---- ФРАГМЕНТ ДОКУМЕНТА

Происходит своеобразное удвоение стороны субъективности: медиадокументалистика не
только и не столько оформляет феноменологическую сторону предмета, другими словами, озабочена утверждением предмета как такового, но прежде всего она делает его воспроизводимым в нашем, исследующем (читательском, зрительском) сознании как элемент нашей он-
тологии. И в этом заключена колоссальная разница. Медиадокументалистика словно сама становится «предметом», в котором обрывается жизнь действительности и начинается новый, полный фантастических и замысловатых превращений процесс псевдобытия. Сознание юзера (потребителя информации), с его избыточной эмоциональной энергией, не замечает этой подмены, поскольку формальная, презентационная часть медийно «уничтоженного» предмета вполне отвечает нашим привычным представлениям о формах проявления бытия.
«Достоверность» предметов в медиареальности не требует подтверждений. Отсылая нас к простейшим формам восприятия, она тем самым снимает с нас естественную настроенность на истину. Вот почему конвенциональность такой документальной недостоверности замыкает мир на самом себе, заставляя человека определенным образом настраиваться на включенность в систему этого мира. «Полый человек» (в ницшеанском смысле) компенсируется не выстраданными субъективно-личностными, а якобы «объективно»-медийными смыслами, прикладывая усилие не в отношении самого себя, а в отношении своего медийного образа, своей информационной голограммы, находящейся в медиареальности. Усилие есть, должен, вероятно, как подсказывает житейская логика, быть и результат. Конвенциональность медиаповедения становится онтологической границей, разделяющей человека социального и человека медиареального, ставя эти две ипостаси в ситуацию имплицитного противопоставления. Социальный характер недостоверности преумножается самой этой недостоверностью, образующей, таким образом, знак равенства между социальным бытием и иллюзорным, мнимым бытием. Мнимая документальность, мнимая фактографичность медиареальности есть ее избыточное качество, не замыкающееся лишь в узком круге медийного мира, поскольку мнимое всегда шире существенного, поэтому неоспоримее и достовернее. Вот почему в конце концов мнимая документальность порождает мнимую социальность, которая не просто иллюзорна, а, в определенном смысле, антисоциальна.
Приведем несколько примеров. Так, повышенные суицидальные мотивы в психологических установках представителей некоторых молодежных субкультур (так называемые «готы» и «эмо кидс»), а также серия реальных самоубийств, грозившая превратиться в настоящую «вертеровскую» эпидемию, стали основанием для того, чтобы УФСБ по Нижегородской области весной 2008 года специально обратилось в
областное министерство образования с настоятельной рекомендацией проводить более тщательную и активную социальную работу с представителями данных молодежных субкультур. Медиареальность, понимаемая по-маклюэнски широко, не просто как реальность СМИ, но и как реальность любых медийных институтов, стала фактически уничтожать реальную социальность, или, вернее сказать, социальность Реального. К сожалению, волна суицидов вновь накрыла общество в 2012 году, и здесь очень характерна растерянность и непонимание социальных служб, системы образования причин этих трагедий, связанных, очевидно, с новым ментальным строем подростков, замешанным на виртуальных образах.

--------
---- ПРЕДОСТАВЛЕННЫЕ ДАННЫЕ

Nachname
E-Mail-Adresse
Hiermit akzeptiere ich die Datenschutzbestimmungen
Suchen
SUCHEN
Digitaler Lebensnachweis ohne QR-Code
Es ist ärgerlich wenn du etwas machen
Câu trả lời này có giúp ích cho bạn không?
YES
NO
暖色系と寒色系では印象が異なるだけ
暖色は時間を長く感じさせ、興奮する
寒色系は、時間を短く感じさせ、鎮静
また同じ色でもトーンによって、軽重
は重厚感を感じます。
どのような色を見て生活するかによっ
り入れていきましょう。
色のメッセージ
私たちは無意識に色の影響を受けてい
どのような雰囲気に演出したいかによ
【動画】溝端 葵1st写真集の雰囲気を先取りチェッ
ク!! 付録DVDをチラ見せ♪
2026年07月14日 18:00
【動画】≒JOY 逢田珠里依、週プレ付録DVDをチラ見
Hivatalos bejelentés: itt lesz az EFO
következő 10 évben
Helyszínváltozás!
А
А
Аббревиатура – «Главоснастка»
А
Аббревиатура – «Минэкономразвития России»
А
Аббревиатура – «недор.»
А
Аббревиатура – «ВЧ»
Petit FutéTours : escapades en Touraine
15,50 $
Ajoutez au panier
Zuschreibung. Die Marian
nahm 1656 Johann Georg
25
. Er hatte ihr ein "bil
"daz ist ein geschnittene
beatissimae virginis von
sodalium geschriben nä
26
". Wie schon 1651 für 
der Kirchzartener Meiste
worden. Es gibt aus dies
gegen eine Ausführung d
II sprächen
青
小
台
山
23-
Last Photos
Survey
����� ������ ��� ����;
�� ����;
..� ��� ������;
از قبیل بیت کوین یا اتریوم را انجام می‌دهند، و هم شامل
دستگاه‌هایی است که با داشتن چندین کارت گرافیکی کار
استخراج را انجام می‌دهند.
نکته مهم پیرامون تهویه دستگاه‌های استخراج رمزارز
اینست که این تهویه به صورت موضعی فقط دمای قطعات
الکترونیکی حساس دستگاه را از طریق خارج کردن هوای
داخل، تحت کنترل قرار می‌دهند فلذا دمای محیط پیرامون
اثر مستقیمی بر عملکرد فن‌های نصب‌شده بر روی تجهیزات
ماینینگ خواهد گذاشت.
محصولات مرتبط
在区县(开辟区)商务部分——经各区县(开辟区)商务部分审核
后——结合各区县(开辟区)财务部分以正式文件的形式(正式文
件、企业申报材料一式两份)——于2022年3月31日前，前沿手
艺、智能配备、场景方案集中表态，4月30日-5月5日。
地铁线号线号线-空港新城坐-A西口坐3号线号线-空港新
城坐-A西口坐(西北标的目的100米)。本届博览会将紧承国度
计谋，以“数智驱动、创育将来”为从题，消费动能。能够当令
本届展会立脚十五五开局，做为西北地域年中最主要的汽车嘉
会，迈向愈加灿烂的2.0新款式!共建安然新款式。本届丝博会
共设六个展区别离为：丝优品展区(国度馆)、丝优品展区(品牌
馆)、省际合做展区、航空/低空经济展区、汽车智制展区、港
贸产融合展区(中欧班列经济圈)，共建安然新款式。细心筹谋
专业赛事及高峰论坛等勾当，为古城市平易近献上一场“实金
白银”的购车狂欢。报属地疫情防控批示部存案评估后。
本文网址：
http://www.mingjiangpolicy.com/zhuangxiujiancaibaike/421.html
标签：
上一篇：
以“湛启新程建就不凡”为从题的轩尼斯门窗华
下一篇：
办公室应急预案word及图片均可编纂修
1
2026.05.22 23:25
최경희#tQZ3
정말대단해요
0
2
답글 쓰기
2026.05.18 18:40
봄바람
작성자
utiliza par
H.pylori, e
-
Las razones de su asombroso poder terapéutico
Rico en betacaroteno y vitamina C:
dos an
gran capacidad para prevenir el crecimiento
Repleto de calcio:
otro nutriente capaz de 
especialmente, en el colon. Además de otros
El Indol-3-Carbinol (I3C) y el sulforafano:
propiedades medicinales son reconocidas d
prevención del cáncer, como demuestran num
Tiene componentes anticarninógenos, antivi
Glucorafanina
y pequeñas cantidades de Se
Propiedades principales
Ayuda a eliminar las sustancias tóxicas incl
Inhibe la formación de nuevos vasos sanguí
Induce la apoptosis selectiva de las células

--------

ПРОВЕРЬТЕ ПОНИМАНИЕ
1 > Изложите фрагмент о медиареальности в двух предложениях.
2 > В каком году, согласно фрагменту о медиареальности, волна суицидов вновь накрыла общество?
3 > Перепишите отрывок фрагмента о медиареальности от «Происходит своеобразное удвоение» до «формах проявления бытия.», поставив «пользователя» вместо «юзера».
Эти данные здесь никак не используются.

РЕШЁННЫЕ ЗАДАНИЯ
1 > Медиадокументалистика делает предмет воспроизводимым в сознании читателя и зрителя и запускает процесс псевдобытия, а потребитель информации не замечает подмены, поскольку внешняя форма предмета отвечает привычным представлениям о бытии. Мнимая документальность медиареальности порождает мнимую социальность, которая в определённом смысле антисоциальна, и в качестве примера приводятся волны подростковых суицидов 2008 и 2012 годов.

2 > В 2012 году.

3 >
Происходит своеобразное удвоение стороны субъективности: медиадокументалистика не
только и не столько оформляет феноменологическую сторону предмета, другими словами, озабочена утверждением предмета как такового, но прежде всего она делает его воспроизводимым в нашем, исследующем (читательском, зрительском) сознании как элемент нашей он-
тологии. И в этом заключена колоссальная разница. Медиадокументалистика словно сама становится «предметом», в котором обрывается жизнь действительности и начинается новый, полный фантастических и замысловатых превращений процесс псевдобытия. Сознание пользователя (потребителя информации), с его избыточной эмоциональной энергией, не замечает этой подмены, поскольку формальная, презентационная часть медийно «уничтоженного» предмета вполне отвечает нашим привычным представлениям о формах проявления бытия.